- _Quoted passage_
- - - - - - -
What Article 12 says is that if it’s less than a year, the child is returned forthwith.

If it’s more than a year, the child shall be returned forthwith unless — unless it is demonstrated the child is now settled in its new environment.

It doesn’t say you don’t return it if the child is now well settled in the environment.

It just says you don’t have to return it forthwith.

Lauren A. Moskowitz:

–Yes, Your Honor.

Stephen G. Breyer:

So I would have thought that that would have opened room for discretionary factors.

But you have not given me a case that said that that’s so.

You have not given me anybody who said that what I thought was the natural reading, and which you’d like to be the natural reading, you’ve not given any support for the proposition that it is the natural reading.

Antonin Scalia:

And I — I assumed from your brief that that was not the reading you were giving it.

And that is not the reading it has to be given, frankly.

I read it the other way:

“Shall order the return unless it is demonstrated that the child is now settled. “

I assume that to mean in which case you shall not order the return.

Isn’t that the way you’ve been reading it?

Lauren A. Moskowitz:

No, Your Honor.

We do in our–

Antonin Scalia:

Oh, it is not.

Antonin Scalia:

Okay.

Well, then, gee, we don’t have a lot to argue about.

Elena Kagan:

Well, if that’s the case, if you’re reading it that way — I mean, I was reading it Justice Scalia’s way, too.

Antonin Scalia:

Of course.

Elena Kagan:

The first clause says shall and the second clause says shall not.

But there is an alternate reading where the first clause says shall and the second clause essentially says

“may or may not at your discretion. “

But, boy, that would open up a big discretionary hole if you read it that way, wouldn’t it?

Lauren A. Moskowitz:

–No, Your Honor.

It shouldn’t be read that broadly.

It’s certainly — and the House of Lords in England, in In re: M, did find that there was a residual discretion after finding a child was settled.

Stephen G. Breyer:

So I should read that case because the language says,

“unless it is demonstrated the child is now settled. “

“You return it forthwith unless it is demonstrated the child is well settled. “

Well, now it’s demonstrated well settled.

Does that mean I cannot return it?

Or does it mean I don’t have to return it?

Lauren A. Moskowitz:

Your Honor, I–

Stephen G. Breyer:

And I say — or you say I read that case in the House of Lords and I will discover it means you don’t have to return it.

Lauren A. Moskowitz:

–That’s the way the House of Lords interpreted it.

Sonia Sotomayor:

And they relied on Article 18, didn’t they?

Lauren A. Moskowitz:

No, Your Honor.

They found the discretion within Article 12.

Antonin Scalia:

Ms. Moskowitz, what do you do about Article 13 in that case, which begins:

“Notwithstanding the provisions of Article — of the preceding Article 12, the judicial or administrative authority requesting is not bound to order the return of the child if the person. “

–blah, blah, blah.
- - - - - - -
- _Records from a data source_
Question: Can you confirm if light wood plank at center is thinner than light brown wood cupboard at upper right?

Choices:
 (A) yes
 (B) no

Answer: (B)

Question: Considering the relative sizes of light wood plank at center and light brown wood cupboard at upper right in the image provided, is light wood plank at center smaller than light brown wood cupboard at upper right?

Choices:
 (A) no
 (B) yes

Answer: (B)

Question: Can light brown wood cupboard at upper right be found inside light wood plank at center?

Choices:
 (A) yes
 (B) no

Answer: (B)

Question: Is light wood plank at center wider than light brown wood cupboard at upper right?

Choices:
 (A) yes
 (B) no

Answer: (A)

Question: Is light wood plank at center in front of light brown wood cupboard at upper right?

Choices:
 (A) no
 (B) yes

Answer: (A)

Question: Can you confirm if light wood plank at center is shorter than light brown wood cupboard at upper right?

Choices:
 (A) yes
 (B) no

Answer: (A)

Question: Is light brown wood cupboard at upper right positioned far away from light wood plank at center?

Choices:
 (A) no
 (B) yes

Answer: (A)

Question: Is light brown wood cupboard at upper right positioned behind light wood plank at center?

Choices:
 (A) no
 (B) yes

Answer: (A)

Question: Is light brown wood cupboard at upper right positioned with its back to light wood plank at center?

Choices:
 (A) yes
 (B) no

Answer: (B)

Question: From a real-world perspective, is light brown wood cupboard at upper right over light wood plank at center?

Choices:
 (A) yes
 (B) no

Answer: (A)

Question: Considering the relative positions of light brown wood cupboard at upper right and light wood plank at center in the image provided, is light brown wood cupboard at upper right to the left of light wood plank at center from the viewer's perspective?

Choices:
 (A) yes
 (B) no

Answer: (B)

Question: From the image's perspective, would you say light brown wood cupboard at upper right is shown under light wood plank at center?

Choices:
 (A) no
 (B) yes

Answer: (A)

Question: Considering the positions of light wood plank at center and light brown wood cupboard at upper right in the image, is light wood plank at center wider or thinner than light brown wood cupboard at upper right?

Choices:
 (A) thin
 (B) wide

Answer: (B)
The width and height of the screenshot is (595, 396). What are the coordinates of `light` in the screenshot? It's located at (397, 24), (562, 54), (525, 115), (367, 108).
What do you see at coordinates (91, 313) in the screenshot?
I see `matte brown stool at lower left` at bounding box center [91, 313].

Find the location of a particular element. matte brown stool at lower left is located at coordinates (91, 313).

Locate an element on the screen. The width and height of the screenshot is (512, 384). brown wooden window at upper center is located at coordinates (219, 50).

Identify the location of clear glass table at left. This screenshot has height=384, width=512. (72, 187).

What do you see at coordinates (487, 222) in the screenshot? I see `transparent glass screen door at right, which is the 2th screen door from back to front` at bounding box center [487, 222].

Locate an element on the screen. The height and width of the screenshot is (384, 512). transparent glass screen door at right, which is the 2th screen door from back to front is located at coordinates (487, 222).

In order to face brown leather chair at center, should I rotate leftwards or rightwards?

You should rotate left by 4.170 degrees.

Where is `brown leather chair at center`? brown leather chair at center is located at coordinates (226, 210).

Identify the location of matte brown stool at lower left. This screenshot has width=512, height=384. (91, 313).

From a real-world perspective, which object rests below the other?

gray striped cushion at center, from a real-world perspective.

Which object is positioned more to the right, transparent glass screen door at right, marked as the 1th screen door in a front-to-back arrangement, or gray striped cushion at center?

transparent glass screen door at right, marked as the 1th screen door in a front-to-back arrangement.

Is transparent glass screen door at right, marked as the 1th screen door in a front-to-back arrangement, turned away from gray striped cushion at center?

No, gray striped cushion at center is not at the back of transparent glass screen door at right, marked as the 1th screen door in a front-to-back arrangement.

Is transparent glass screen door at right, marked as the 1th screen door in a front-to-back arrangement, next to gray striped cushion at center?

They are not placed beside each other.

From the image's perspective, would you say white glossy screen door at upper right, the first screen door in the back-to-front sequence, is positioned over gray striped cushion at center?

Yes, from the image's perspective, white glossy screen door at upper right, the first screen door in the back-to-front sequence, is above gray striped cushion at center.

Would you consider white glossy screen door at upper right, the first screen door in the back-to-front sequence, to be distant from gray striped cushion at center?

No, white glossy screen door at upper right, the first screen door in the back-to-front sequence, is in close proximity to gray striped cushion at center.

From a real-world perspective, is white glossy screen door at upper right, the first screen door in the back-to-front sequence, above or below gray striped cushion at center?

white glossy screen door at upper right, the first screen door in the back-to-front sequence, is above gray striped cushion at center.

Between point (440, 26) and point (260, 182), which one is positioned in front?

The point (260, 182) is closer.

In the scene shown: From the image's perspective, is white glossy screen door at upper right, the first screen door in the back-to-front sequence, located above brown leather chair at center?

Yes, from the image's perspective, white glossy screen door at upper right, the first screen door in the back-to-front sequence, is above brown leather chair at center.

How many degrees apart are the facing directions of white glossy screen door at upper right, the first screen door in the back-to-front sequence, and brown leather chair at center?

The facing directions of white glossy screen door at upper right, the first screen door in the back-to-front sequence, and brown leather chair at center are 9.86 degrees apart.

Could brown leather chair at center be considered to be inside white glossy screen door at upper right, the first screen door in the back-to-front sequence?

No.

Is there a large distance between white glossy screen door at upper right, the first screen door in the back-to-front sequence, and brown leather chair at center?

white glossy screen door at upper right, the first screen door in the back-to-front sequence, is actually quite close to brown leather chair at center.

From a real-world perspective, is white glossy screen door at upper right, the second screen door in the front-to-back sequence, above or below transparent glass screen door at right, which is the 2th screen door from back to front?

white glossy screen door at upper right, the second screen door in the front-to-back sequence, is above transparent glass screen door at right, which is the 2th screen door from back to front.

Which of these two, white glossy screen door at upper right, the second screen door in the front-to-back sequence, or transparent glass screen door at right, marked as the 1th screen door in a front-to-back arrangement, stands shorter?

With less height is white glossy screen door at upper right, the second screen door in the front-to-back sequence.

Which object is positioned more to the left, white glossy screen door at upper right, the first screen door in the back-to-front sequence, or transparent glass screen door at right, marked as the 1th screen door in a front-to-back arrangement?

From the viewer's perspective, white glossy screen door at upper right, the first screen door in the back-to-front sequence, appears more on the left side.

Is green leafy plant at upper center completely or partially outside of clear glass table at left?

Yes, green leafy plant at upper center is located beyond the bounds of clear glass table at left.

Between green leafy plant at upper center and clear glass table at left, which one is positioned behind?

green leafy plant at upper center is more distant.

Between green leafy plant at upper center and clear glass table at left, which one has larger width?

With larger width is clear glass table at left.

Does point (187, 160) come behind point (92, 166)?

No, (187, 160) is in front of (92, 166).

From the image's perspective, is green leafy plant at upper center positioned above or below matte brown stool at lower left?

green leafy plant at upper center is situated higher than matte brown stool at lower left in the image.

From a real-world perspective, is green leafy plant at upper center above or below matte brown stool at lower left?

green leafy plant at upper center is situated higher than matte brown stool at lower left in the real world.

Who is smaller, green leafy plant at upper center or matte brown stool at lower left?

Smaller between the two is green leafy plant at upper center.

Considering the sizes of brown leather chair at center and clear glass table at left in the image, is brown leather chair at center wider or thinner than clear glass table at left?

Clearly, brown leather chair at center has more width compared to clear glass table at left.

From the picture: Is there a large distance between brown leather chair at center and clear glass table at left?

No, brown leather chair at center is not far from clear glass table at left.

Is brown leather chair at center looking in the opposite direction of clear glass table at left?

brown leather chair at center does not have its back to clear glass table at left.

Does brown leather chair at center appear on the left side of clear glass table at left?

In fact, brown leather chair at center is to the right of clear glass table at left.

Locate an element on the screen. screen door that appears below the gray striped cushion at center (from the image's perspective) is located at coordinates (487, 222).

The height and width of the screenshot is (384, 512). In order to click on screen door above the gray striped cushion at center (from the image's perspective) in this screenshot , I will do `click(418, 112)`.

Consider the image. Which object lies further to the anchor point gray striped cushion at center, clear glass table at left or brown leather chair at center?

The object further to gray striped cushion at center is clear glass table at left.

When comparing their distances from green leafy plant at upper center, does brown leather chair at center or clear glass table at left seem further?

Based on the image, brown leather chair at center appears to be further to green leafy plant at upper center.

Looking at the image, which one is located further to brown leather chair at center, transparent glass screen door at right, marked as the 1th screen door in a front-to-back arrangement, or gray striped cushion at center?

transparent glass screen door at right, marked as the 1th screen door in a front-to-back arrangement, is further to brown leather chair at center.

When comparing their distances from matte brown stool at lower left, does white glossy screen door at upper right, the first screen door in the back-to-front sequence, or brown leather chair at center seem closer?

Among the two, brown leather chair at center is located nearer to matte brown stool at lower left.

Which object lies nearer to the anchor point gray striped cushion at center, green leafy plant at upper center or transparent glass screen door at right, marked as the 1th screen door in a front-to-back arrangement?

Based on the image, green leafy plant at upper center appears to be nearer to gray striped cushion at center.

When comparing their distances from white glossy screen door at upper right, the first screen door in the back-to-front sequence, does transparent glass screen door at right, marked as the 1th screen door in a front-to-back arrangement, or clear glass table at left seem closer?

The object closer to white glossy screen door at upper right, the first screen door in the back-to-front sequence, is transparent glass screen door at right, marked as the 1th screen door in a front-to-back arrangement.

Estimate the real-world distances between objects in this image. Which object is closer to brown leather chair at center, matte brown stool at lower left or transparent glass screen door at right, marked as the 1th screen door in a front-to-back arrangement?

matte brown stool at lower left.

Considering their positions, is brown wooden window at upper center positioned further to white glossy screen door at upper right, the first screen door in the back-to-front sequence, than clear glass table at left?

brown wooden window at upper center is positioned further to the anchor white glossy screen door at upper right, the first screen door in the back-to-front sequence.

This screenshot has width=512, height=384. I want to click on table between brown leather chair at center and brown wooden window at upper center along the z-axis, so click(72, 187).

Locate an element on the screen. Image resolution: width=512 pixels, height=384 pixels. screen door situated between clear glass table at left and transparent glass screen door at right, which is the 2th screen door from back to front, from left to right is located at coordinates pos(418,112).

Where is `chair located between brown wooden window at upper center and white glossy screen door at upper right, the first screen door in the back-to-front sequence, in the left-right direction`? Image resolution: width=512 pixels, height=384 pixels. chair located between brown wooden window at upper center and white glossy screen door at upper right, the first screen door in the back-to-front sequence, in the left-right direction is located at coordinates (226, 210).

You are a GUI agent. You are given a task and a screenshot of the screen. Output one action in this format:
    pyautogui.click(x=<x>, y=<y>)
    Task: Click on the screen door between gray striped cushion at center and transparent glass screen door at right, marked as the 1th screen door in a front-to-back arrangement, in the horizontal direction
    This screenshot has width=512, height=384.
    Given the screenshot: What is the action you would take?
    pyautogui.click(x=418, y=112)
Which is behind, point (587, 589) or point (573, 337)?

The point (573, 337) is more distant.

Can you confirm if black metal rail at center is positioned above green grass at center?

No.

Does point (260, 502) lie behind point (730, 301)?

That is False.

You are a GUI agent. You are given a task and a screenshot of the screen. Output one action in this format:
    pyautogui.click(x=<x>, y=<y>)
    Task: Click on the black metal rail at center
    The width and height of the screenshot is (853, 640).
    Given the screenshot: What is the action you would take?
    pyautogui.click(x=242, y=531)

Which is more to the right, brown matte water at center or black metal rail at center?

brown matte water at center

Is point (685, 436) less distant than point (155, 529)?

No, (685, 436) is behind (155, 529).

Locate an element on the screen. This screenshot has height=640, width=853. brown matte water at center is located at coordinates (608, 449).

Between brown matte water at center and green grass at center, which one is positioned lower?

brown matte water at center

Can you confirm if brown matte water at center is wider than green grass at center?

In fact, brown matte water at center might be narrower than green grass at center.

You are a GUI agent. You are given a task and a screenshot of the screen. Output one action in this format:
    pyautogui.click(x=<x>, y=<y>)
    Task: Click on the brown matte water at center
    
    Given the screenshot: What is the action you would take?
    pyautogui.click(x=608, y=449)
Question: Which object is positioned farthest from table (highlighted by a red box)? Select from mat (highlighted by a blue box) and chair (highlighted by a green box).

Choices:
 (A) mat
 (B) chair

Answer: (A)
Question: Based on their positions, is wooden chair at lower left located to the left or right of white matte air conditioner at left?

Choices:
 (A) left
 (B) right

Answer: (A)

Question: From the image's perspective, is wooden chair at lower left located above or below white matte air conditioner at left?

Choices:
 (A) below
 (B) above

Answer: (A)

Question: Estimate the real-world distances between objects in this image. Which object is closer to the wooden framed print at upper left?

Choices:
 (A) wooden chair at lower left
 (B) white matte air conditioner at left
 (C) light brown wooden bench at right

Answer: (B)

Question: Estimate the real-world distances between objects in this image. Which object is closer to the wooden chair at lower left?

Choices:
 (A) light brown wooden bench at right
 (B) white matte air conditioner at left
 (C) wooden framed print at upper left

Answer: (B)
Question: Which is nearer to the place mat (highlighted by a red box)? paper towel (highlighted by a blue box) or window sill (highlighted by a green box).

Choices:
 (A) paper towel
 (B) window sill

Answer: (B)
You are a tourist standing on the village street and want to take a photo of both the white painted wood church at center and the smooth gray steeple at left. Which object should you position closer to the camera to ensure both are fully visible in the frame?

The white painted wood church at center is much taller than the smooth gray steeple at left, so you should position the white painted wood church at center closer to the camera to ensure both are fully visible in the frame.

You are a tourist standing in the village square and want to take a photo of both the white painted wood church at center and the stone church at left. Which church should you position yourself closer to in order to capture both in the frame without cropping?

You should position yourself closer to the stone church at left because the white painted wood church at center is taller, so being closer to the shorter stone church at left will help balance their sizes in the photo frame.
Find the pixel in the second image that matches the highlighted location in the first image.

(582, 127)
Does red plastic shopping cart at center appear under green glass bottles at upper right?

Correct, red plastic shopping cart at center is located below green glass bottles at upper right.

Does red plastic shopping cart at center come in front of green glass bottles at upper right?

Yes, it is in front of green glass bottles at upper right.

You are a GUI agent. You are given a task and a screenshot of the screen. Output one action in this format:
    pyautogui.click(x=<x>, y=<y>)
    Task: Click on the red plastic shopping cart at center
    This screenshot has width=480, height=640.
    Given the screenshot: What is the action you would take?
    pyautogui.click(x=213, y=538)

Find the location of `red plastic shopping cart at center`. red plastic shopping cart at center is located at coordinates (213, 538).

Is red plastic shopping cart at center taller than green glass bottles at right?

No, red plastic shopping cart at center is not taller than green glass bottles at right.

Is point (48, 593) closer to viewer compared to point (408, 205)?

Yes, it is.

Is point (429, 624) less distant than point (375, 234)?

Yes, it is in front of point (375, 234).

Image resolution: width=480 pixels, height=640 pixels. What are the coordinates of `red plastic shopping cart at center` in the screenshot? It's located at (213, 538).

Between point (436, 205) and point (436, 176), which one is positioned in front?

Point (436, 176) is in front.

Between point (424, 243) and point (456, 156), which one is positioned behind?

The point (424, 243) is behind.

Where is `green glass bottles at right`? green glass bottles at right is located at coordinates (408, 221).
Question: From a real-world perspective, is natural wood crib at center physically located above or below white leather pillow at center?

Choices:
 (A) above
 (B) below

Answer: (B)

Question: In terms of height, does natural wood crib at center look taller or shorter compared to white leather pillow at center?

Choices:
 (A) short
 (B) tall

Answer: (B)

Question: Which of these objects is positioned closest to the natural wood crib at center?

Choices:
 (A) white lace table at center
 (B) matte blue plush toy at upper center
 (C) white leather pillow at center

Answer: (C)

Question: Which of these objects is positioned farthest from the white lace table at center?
- - - - - - -
- _Exercises_
1 > Retype the part of the argument transcript that begins at the words "I read it the" and ends after the words "order the return.".
2 > In the records, repeat the lines from the one containing "Is there a large distance between white" through the one containing "green leafy plant at upper center is more", including both of those lines.

- _Response list_
1 >
I read it the other way:

“Shall order the return unless it is demonstrated that the child is now settled. “

I assume that to mean in which case you shall not order the return.

2 >
Is there a large distance between white glossy screen door at upper right, the first screen door in the back-to-front sequence, and brown leather chair at center?

white glossy screen door at upper right, the first screen door in the back-to-front sequence, is actually quite close to brown leather chair at center.

From a real-world perspective, is white glossy screen door at upper right, the second screen door in the front-to-back sequence, above or below transparent glass screen door at right, which is the 2th screen door from back to front?

white glossy screen door at upper right, the second screen door in the front-to-back sequence, is above transparent glass screen door at right, which is the 2th screen door from back to front.

Which of these two, white glossy screen door at upper right, the second screen door in the front-to-back sequence, or transparent glass screen door at right, marked as the 1th screen door in a front-to-back arrangement, stands shorter?

With less height is white glossy screen door at upper right, the second screen door in the front-to-back sequence.

Which object is positioned more to the left, white glossy screen door at upper right, the first screen door in the back-to-front sequence, or transparent glass screen door at right, marked as the 1th screen door in a front-to-back arrangement?

From the viewer's perspective, white glossy screen door at upper right, the first screen door in the back-to-front sequence, appears more on the left side.

Is green leafy plant at upper center completely or partially outside of clear glass table at left?

Yes, green leafy plant at upper center is located beyond the bounds of clear glass table at left.

Between green leafy plant at upper center and clear glass table at left, which one is positioned behind?

green leafy plant at upper center is more distant.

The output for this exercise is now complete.